Entre 100 et 115 plaintes ont ainsi été déposées au Tribunal judiciaire à Paris ce vendredi matin par un collectif de vingt-deux avocats. Leur motif : atteinte arbitraire à la liberté individuelle par personne dépositaire de l’autorité publique, non-intervention pour l’arrêt de privation de liberté et entrave à la liberté de manifester.

Dans un communiqué, s’appuyant sur les données de la préfecture de police, ces avocats soulignent qu’« il a été comptabilisé 425 placements en garde à vue aboutissant à seulement 52 poursuites judiciaires ». Un chiffre qui, selon eux, démontre un « recours aux placements en garde à vue (…) aussi massif qu’infondé ». Ils pointent également le « classement sans suite sous conditions » appliqué dans de nombreux cas.

Nous dénonçons d’abord ces arrestations arbitraires fondées sur peu, voire rien du tout.

Me Ainoha Pascual

Avocate

Interview de Me Ainoha Pascual, avocate, elle est membre de ce collectif qui a décidé de mener cette action en justice. Elle nous explique cette démarche judiciaire inédite.

Pourquoi avez-vous décidé de faire cette démarche ?

Me A.P. : Au fur et à mesure on s’est rendu compte qu’un nombre important de personnes a été interpellé et placé en garde à vue. Elles ont été relâchées sans aucune poursuite après 24 à 48 heures de garde à vue. On a voulu dénoncer cette volonté manifeste de dissuader les citoyens de participer à ce mouvement social.

Qu’est-ce que le « classement sans suite sous condition » que vous pointez du doigt dans ces plaintes ?

Me A.P. : Nous dénonçons d’abord ces arrestations arbitraires fondées sur peu, voire rien du tout. Ce qu’on a constaté c’est que la plupart des gardes à vue se sont soldées par un classement sans suite. Cela signifie que l’infraction n’est pas ou insuffisamment caractérisée. Mais il y a la volonté pour certaines gardes à vue d’aller plus loin. On leur dit « on va classer car il n’y a pas assez d’éléments, mais on va le soumettre à des conditions », c’est-à-dire que l’on va classer mais on va vous demander de ne plus participer à une manifestation, on va classer mais on va vous demander de donner votre téléphone.

D’une part il n’y a pas assez d’éléments pour poursuivre, mais d’autre part on impose une forme de peine, en dehors de tout débat contradictoire et sans aucune possibilité de contester.

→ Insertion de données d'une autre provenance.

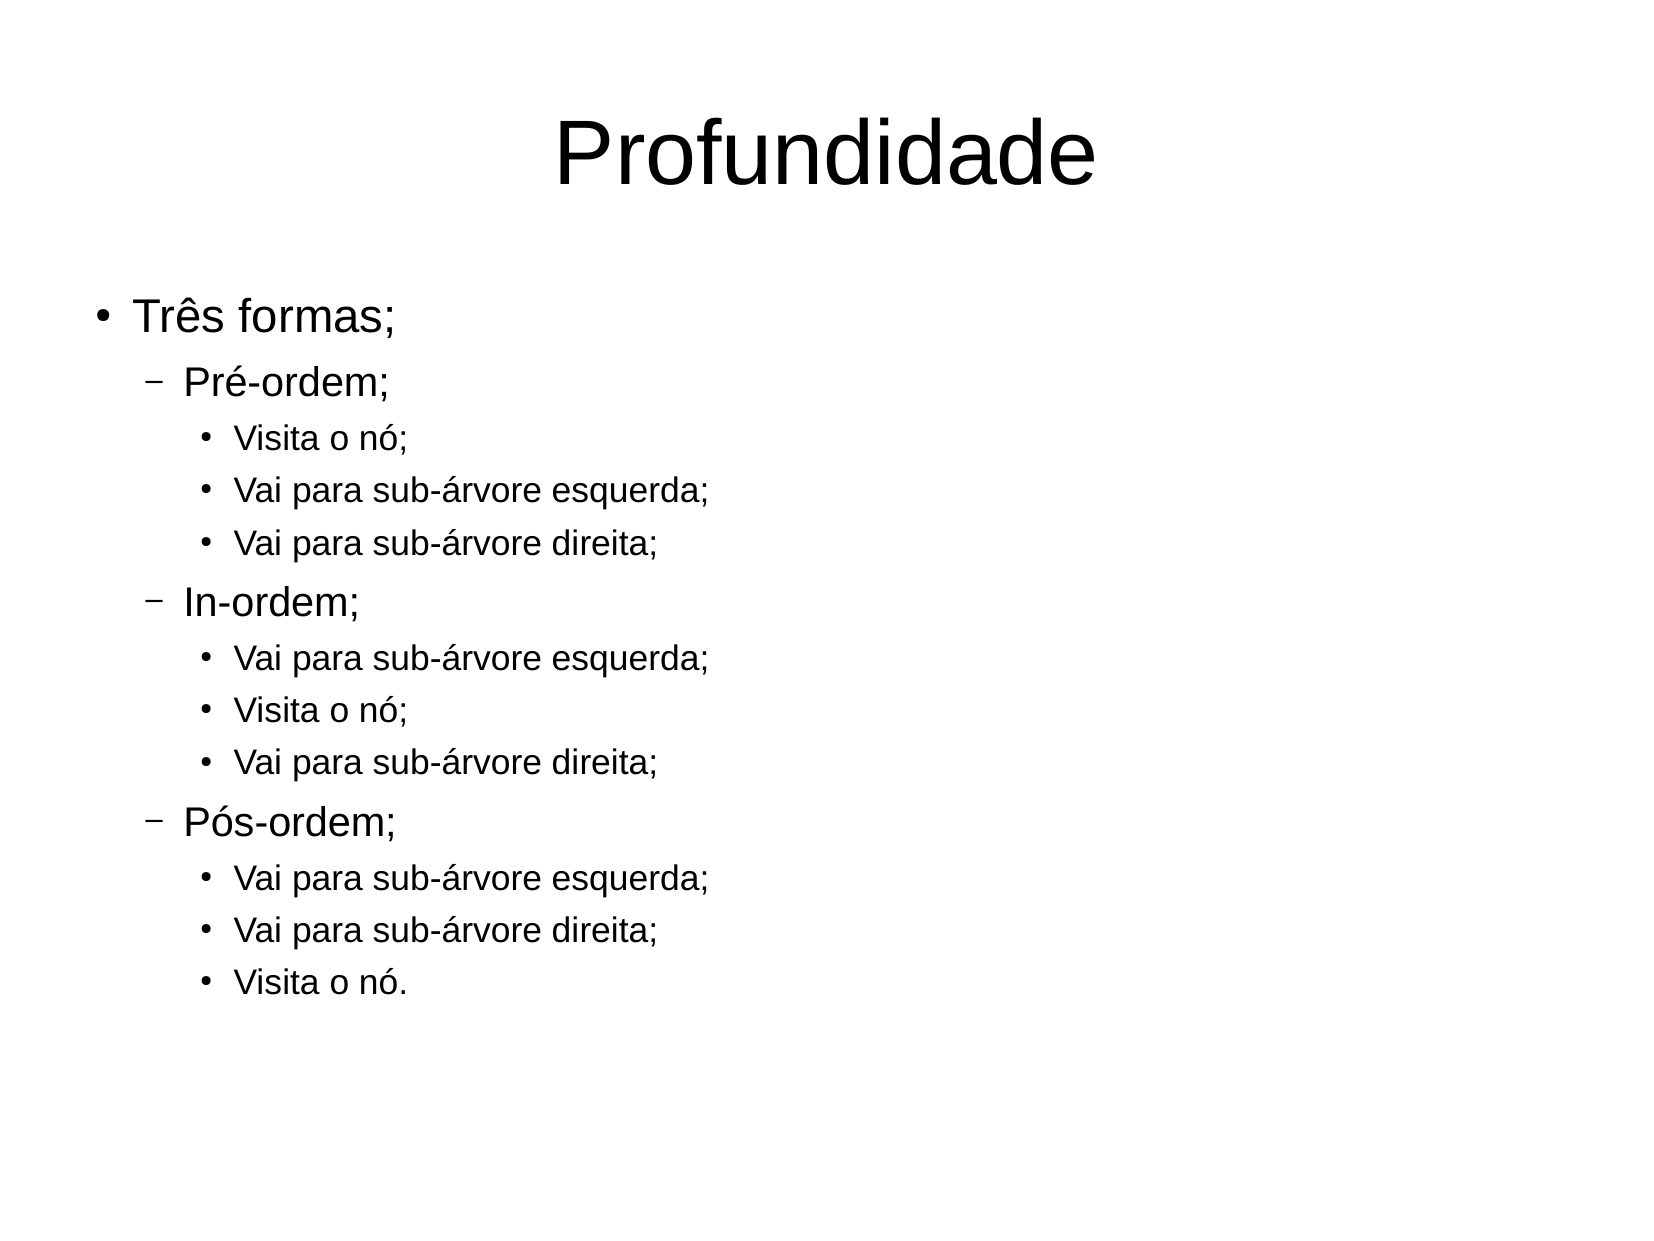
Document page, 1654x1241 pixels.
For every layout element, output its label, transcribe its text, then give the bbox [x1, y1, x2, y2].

list Três formas; Pré-ordem; Visita o nó; Vai para sub-árvore esquerda; Vai para sub-árvore direita; In-ordem; Vai para sub-árvore esquerda; Visita o nó; Vai para sub-árvore direita; Pós-ordem; Vai para sub-árvore esquerda; Vai para sub-árvore direita; Visita o nó. [82, 290, 1571, 1010]
title Profundidade [82, 49, 1571, 257]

Cette procédure appliquée dans le domaine du maintien de l’ordre, cela reste inédit.

Contre qui portez-vous plainte ?

Me A.P. : Ces plaintes peuvent viser les policiers qui procèdent à ces gardes à vue arbitraires, mais aussi les parquetiers qui ne mettent pas de terme à la procédure. C’est pourquoi nous portons plainte contre X.

À quoi ces plaintes peuvent-elles aboutir ?

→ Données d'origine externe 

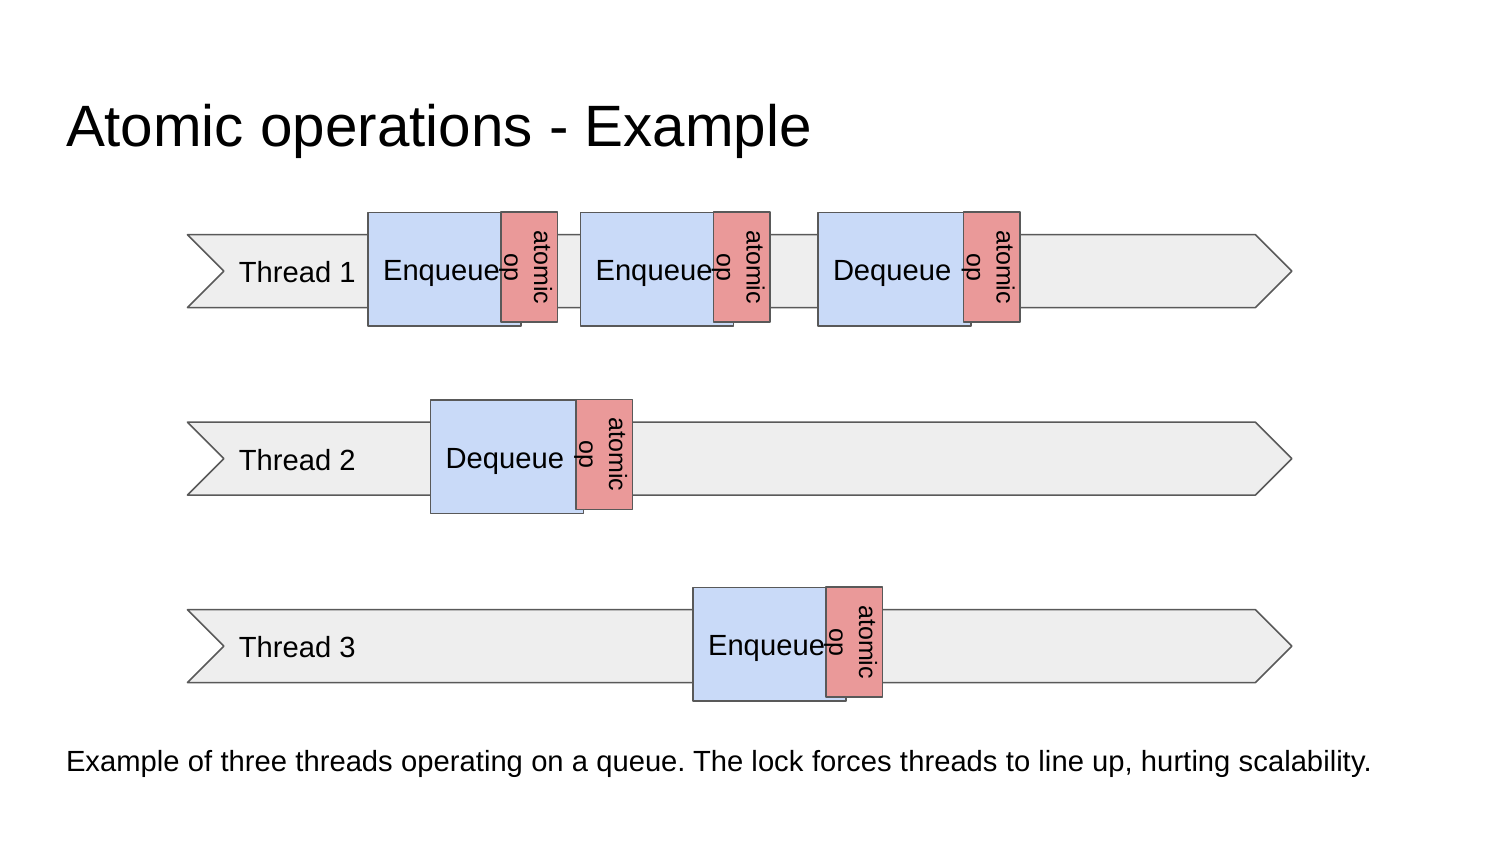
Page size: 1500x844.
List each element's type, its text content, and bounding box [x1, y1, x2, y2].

Me A.P. : On se fait peu d’illusion. Pourtant des magistrats se saisiront peut-être de ces affaires, cela arrive. Du côté de certains agents de l’Etat, il y a des responsabilités, c’est notre intime conviction. Nous attendons une prise de conscience de la part de la justice et du politique sur ce qui est en train de se dérouler.